Abbreviations: PSQI, Pittsburg Sleep Quality Index; SD, standard deviation. Diamonds (unadjusted) and circles (adjusted) represent point estimates for linear regression coefficients, which correspond to the increase in average screen-time for a unit change in the corresponding variable. Whiskers give 95% confidence intervals. Each PSQI score was analyzed as a continuous variable. Coefficients for PSQI total score are reported per SD increase, coefficients for Poor sleep and other PSQI component scores are reported per unit increase. a PSQI sub-scores range from 0 (good) to 3 (poor) for each component of sleep. The total score is the sum of the sub-scores (0–21). PSQI total score > 5 is a standard dichotomous measure for overall poor sleep. Decreased sleep duration and decreased sleep efficiency correspond to higher component scores. b Adjusted for age, sex, race/ethnicity, and history of obstructive sleep apnea.
Fig 5
Fig 5. Associations between Baseline Sleep Quality and Average Screen-Time Within Sleep-Related Hours.

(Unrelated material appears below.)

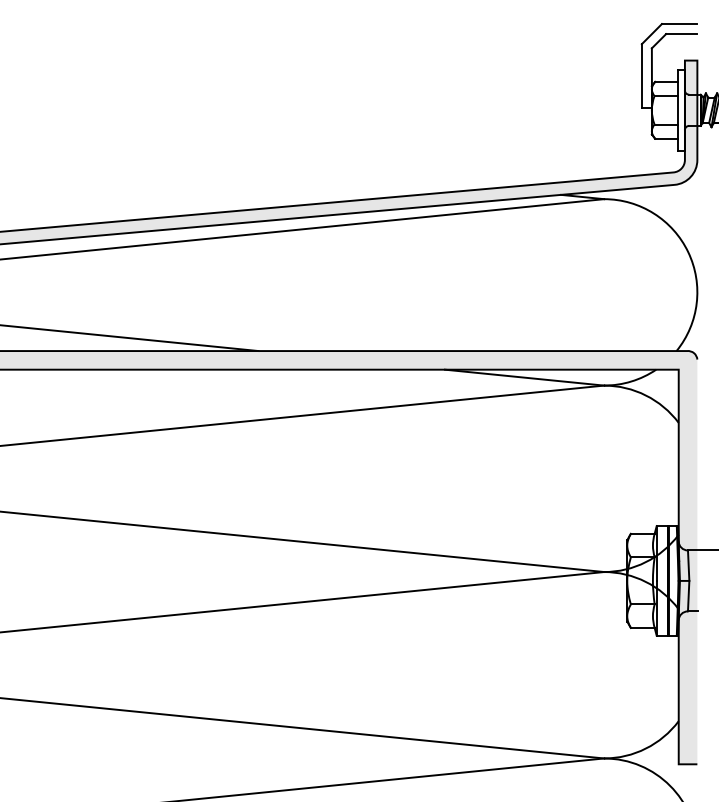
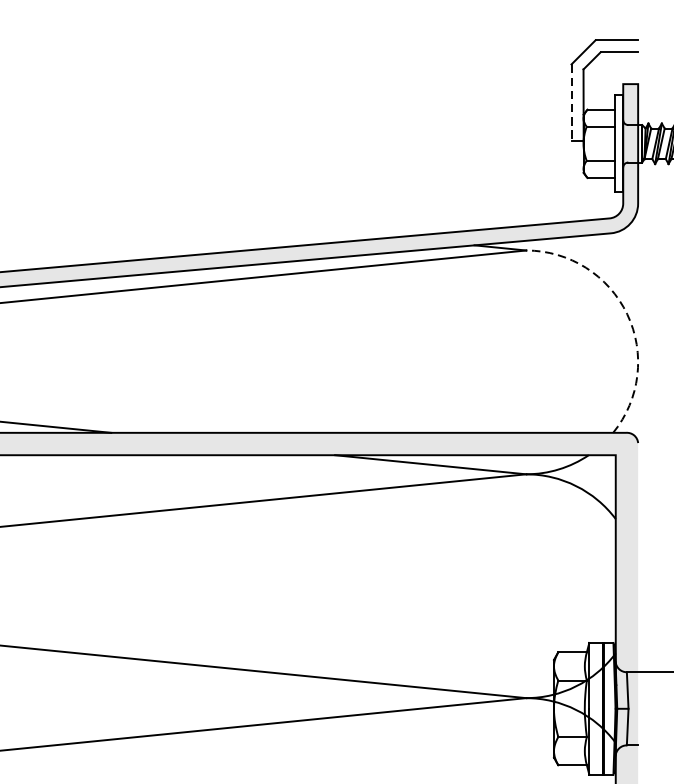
line: (641, 76) -> (571, 103), solid -> dashed
arc: (688, 252) -> (627, 314), solid -> dashed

Abbreviations: PSQI, Pittsburg Sleep Quality Index; SD, standard deviation. Among participants with a sleep survey and full screen-time data (N = 56), self-reported bedtime and wakeup-time was used to compute average screen-time (over 30 days) during the hour before bedtime, the hour of bedtime, the hour after bedtime, and during the sleeping period (all hours from bedtime to wakeup-time). All markers represent point estimates for linear regression coefficients after adjustment for age, sex, race/ethnicity, and history of obstructive sleep apnea. Coefficients correspond to the increase in average screen-time, during the indicated period, for a unit change in the corresponding sleep measure. Whiskers give 95% confidence intervals.